Nesse período lutava-se muito pelos direitos dos indivíduos, essa luta era regida pelos denominados filósofos do iluminismo, entre eles estão Rosseau e Montesquieu, que influenciaram a população através de seus pensamentos contra o absolutismo, que seria todo o poder concentrado em cima de uma única pessoa, não dando nenhum direito de escolha para a sociedade, foi assim que em 1789 criaram a Declaração dos Direitos do Homem e do Cidadão, estabelecida pela Assembleia Nacional Constituinte da França, essa declaração estabelece os princípios fundamentais de liberdade, igualdade e fraternidade, baseados nos direitos naturais e universais dos seres humanos. Ela também reconhece a soberania da nação, a separação dos poderes e o direito à resistência à opressão.

Com todo esse movimento surgiu uma mulher chamada Marie Gouze, que foi uma escritora e ativista francesa que usou o pseudônimo de Olympe de Gouges. Ela nasceu em 1748 em Montauban, no sudoeste da França, em uma família de classe média, se casou aos 17 anos com Louis Aubry, mas ficou viúva logo depois e se mudou para Paris com seu filho Pierre. Lá, ela se envolveu com a cena literária e política, escrevendo peças de teatro, ensaios e panfletos sobre temas como a abolição da escravidão, o divórcio, os direitos das mulheres e a democracia, ela foi responsável por criar “Declaração dos Direitos da Mulher e da Cidadã”, que por sua vez reconhecia as mulheres como seres livres, racionais e morais, que tinham os mesmos direitos naturais, dos homens. Ela também defendeu o direito das mulheres ao voto, à propriedade, à educação, ao divórcio, à abolição da escravidão e à resistência à opressão. Ela enviou sua declaração à rainha Maria Antonieta, mas não obteve nenhuma resposta. Sua declaração foi rejeitada pela Convenção Nacional, e permaneceu assim por muito tempo, apenas no século XX foi vista como um marco do feminismo e dos direitos humanos. Foi perseguida, julgada e guilhotinada em 1793, por suas “ideias radicais”. Sua vida, com certeza, foi um marco na história tendo por consequência os direitos que seguimos até hoje, sendo também um símbolo pioneiro do feminismo no mundo.

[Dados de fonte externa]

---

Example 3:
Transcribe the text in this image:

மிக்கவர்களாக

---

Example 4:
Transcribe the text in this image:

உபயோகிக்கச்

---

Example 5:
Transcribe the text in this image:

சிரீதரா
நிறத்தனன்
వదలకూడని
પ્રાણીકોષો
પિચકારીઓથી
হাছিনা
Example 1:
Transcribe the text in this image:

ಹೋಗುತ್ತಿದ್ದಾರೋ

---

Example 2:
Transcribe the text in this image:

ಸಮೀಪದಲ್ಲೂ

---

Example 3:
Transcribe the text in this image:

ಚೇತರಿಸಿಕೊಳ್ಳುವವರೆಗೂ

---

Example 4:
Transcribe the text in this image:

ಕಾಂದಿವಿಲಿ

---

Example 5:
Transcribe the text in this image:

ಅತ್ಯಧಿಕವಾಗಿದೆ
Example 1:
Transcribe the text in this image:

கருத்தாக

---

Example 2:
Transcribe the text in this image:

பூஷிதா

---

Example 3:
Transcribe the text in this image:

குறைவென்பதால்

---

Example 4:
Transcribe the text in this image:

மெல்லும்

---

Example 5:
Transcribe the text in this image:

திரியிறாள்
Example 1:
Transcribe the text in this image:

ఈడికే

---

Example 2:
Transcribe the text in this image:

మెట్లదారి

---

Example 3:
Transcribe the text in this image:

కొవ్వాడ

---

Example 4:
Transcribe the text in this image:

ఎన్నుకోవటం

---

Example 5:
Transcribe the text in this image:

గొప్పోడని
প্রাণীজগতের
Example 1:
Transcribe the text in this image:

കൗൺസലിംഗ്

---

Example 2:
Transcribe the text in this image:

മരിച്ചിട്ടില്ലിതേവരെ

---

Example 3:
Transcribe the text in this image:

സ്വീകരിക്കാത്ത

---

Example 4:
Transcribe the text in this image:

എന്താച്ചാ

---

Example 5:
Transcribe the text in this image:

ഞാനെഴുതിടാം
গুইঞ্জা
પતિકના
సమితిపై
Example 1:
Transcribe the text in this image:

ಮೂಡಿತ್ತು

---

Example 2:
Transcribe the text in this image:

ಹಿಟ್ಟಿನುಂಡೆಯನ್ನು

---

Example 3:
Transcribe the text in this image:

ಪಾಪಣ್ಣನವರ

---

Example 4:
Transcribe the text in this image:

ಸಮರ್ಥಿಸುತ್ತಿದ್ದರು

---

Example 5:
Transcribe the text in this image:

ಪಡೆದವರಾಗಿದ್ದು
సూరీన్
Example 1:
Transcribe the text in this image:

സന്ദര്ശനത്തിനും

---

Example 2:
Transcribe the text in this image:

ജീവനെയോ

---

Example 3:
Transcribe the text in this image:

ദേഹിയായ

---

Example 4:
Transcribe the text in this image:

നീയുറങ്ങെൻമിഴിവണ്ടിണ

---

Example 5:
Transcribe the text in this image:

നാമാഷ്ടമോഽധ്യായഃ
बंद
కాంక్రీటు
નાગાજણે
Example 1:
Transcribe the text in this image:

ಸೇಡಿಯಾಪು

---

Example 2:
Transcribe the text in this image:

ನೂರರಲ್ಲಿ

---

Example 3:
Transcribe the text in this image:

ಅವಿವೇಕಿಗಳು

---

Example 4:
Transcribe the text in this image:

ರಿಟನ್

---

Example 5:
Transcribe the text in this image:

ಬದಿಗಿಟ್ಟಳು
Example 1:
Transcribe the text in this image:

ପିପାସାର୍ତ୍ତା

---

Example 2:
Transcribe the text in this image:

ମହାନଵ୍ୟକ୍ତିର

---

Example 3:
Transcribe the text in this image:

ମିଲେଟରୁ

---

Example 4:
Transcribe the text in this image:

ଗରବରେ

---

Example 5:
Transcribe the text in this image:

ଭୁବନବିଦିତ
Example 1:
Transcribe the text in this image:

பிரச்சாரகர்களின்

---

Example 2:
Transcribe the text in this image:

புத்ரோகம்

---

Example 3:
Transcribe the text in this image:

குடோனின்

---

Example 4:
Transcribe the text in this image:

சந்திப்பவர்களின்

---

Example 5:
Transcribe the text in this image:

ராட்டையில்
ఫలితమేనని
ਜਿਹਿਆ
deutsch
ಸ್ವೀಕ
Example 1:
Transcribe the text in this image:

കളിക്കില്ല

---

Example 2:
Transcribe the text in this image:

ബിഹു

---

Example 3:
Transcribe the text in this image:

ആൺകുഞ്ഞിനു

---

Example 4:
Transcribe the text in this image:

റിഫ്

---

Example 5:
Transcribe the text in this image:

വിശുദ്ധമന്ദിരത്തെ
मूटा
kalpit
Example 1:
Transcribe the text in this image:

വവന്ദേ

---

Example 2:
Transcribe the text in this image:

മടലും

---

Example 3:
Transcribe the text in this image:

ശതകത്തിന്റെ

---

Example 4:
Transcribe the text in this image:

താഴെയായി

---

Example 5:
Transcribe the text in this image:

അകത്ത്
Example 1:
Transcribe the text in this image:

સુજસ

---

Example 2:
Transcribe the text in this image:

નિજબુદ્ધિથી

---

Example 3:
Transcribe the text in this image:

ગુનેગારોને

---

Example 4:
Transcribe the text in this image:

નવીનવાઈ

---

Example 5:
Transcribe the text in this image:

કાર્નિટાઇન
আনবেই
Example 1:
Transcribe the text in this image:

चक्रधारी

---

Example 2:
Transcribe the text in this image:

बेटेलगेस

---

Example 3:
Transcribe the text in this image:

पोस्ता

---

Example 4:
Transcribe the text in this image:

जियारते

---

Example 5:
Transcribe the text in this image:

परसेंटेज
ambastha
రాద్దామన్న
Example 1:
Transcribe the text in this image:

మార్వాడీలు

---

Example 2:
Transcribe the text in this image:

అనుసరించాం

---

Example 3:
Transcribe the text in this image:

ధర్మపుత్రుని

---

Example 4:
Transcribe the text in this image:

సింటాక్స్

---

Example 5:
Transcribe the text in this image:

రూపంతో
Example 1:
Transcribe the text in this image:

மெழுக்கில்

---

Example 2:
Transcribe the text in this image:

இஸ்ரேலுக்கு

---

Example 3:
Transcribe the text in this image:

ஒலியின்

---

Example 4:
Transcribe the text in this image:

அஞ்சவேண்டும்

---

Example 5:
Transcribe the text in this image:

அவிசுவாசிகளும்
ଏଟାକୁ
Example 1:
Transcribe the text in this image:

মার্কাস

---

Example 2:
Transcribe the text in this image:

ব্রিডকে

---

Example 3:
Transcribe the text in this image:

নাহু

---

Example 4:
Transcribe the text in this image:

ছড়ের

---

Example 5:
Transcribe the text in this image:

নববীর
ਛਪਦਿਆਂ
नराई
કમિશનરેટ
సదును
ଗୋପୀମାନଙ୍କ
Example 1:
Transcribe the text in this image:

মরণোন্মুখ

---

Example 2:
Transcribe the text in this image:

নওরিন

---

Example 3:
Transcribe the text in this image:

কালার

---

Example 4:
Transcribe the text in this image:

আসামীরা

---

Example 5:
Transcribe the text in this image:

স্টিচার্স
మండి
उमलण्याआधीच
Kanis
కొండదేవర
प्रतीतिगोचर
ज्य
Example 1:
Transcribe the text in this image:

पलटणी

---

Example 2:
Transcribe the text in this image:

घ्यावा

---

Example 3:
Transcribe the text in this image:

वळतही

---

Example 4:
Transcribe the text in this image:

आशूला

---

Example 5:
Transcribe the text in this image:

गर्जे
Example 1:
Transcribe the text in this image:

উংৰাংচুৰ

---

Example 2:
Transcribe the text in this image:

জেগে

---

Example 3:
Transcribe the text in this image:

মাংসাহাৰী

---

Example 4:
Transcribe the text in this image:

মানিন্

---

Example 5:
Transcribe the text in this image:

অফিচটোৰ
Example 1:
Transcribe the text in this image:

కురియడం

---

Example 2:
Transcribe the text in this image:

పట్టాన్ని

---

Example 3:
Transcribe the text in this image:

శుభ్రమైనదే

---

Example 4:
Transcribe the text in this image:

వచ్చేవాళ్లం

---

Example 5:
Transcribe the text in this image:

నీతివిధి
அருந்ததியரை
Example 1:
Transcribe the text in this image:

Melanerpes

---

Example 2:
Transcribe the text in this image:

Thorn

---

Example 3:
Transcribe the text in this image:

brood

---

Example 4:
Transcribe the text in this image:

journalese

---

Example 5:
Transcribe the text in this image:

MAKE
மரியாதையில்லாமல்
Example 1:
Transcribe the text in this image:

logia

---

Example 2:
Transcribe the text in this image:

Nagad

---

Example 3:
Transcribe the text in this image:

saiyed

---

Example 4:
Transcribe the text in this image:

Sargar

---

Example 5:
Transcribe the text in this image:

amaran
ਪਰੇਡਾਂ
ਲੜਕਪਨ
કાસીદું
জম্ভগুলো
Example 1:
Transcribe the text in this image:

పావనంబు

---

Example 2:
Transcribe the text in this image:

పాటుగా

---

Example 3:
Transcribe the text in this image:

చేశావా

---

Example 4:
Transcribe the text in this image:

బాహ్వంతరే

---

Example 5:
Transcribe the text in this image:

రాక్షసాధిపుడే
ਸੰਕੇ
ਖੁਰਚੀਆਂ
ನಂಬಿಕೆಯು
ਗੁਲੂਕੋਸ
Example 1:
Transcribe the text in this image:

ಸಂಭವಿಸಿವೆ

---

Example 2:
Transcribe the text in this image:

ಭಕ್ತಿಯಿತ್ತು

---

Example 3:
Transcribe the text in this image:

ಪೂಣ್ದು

A seguir uma parte de sua declaração:

 “Preâmbulo As mães, as filhas, as irmãs, representantes da nação, reivindicam constituírem-se em Assembleia Nacional. Considerando que a ignorância, o esquecimento ou o menosprezo dos direitos da mulher são as únicas causas das desgraças públicas e da corrupção no governo, resolveram expor, em uma declaração solene, os direitos naturais inalienáveis e sagrados da mulher. Assim, que esta declaração, constantemente presente a todos os membros do corpo social, lhes lembre sem cessar os seus direitos e os seus deveres; que, sendo mais respeitados, os atos do poder das mulheres e os atos do poder dos homens possam ser a cada instante comparados com o objetivo de toda instituição política; e que as reivindicações das cidadãs, fundamentadas doravante em princípios simples e incontestáveis, sempre respeitem a constituição, os bons costumes e a felicidade de todos.”

                                                                                          Fonte: nuevamujer.com

Referências:

Diana Rocha. Declaração dos Direitos da Mulher e da Cidadã, de Olympia Gurdes. seer.ufrgs. Publicado em 2020/06/30. Disponível em: https://seer.ufrgs.br/translatio/article/view/104834. Acessado em: 18/10/2023.

Declaração dos direitos da mulher e da cidadã – 1791 Olympe de Gouges. historia.seed. Disponível em: www.historia.seed.pr.gov.br/arquivos/File/fontes%20historicas/declaracao_direitos_mulher_cidada.pdf. Acesso em: 18/10/2023.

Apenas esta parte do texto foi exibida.